While Olsen’s doubts certainly do not rise to the level of conspiracy theorizing, they are reminiscent of questions asked by some experts in the immediate aftermath of the disaster, especially following the revelation that a retired geologist had “predicted” such a spill less than a week before the Gold King Mine event.
Published July 30 in The Silverton Standard & The Miner local newspaper, Dave Taylor’s letter to the editor said, “It appears to me that the EPA is setting your town and the area up for a possible Superfund blitzkrieg,” referring to a status that allocates trust funds to clean up emergency contamination sites.
A Rasmussen poll showed 51 percent of Americans wanted the EPA employees responsible for the leak to be fired, with 35 percent saying they should be officially admonished.

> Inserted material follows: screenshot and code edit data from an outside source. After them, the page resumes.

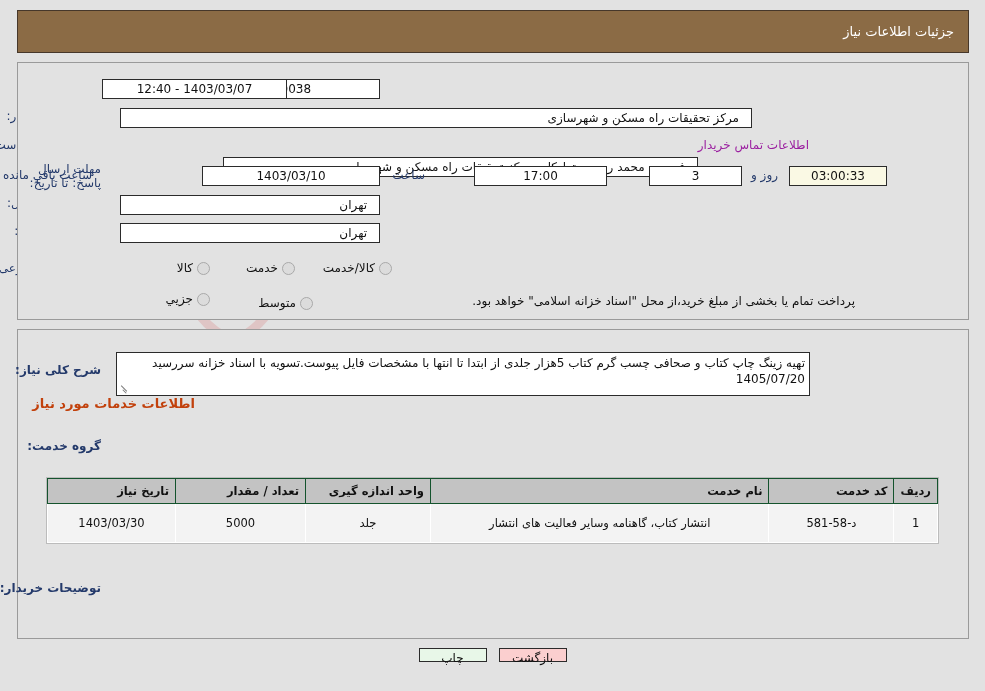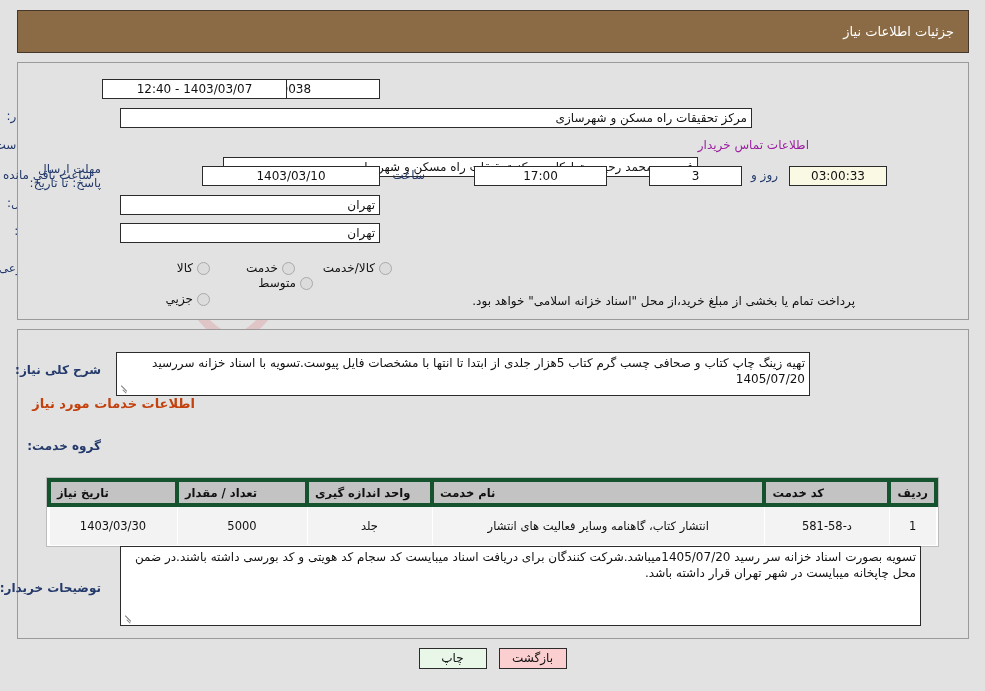--- a/index.html
+++ b/index.html
@@ -86,7 +86,7 @@
     border: 1px solid #2b2b2b;
     height: 20px;
     line-height: 18px;
-    padding: 0 4px;
+    padding: 0 12px;
     font-size: 12px;
     color: #111;
     overflow: hidden;

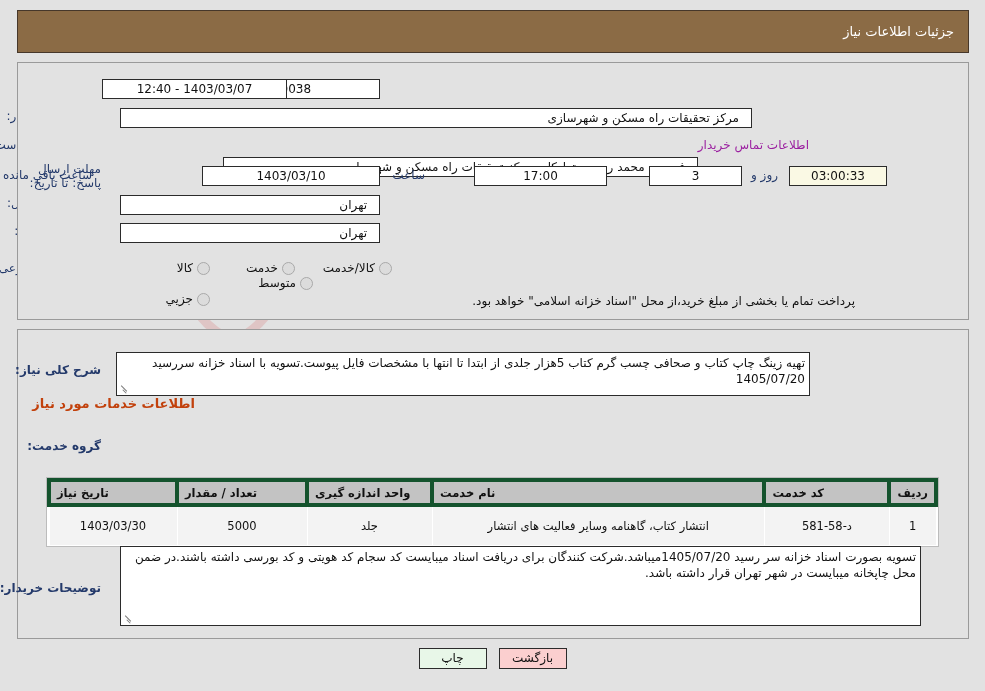--- a/index.html
+++ b/index.html
@@ -311,7 +311,7 @@
     <span class="radio"></span>
     <span class="radio-lbl">جزیي</span>
   </div>
-  <div class="radio-grp" style="right:672px; top:276px; z-index:9;align-items:flex-end;">
+  <div class="radio-grp" style="right:672px; top:296px; z-index:9;align-items:flex-end;">
     <span class="radio"></span>
     <span class="radio-lbl">متوسط</span>
   </div>

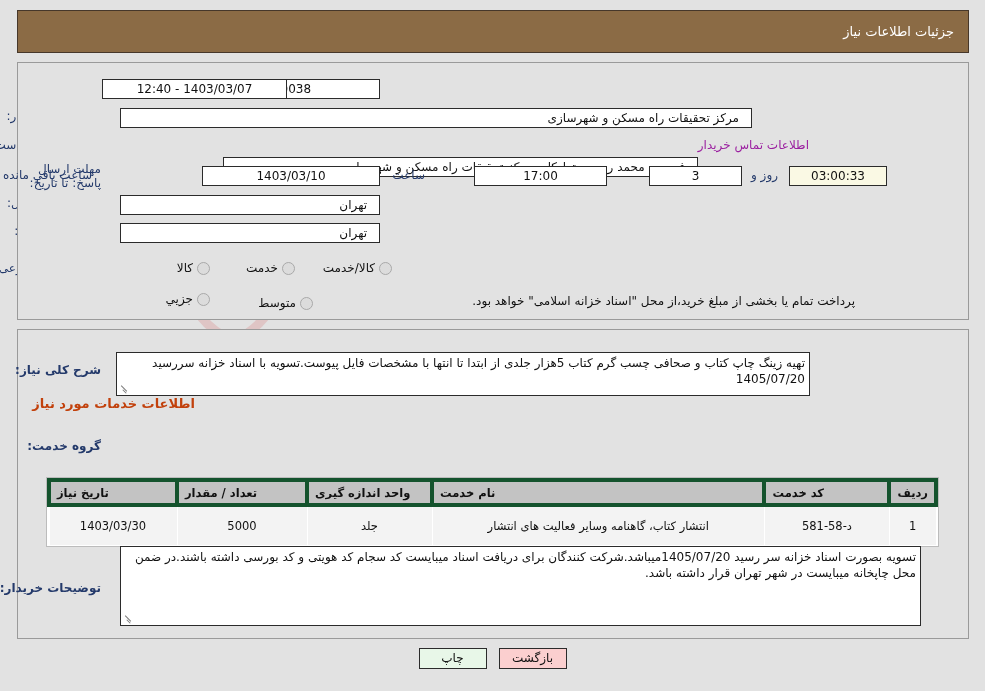--- a/index.html
+++ b/index.html
@@ -174,12 +174,12 @@
   table { border-collapse: collapse; width: 100%; font-size: 11.5px; }
   thead th {
     background: #c3c3c3;
-    border: 4px solid #14532d;
+    border: 1px solid #14532d;
     color: #111;
     font-weight: bold;
     height: 25px;
     padding: 0 6px;
-    text-align: left;
+    text-align: right;
     white-space: nowrap;
   }
   tbody td {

The Interior report recommends neither, however, finding no malfeasance. The report claims the EPA is operating with inadequate facts, figures, and funds. It also states the EPA and various other government agencies, which have differing standards, are incapable of determining the true risks involved in cleaning up the hundreds of thousands of spent mines in need of attention. Taken together, it is estimated that the total cost of this could potentially reach more than $50 billion.
An investigation into the toxic spill being conducted by the EPA Inspector General’s Office remains ongoing.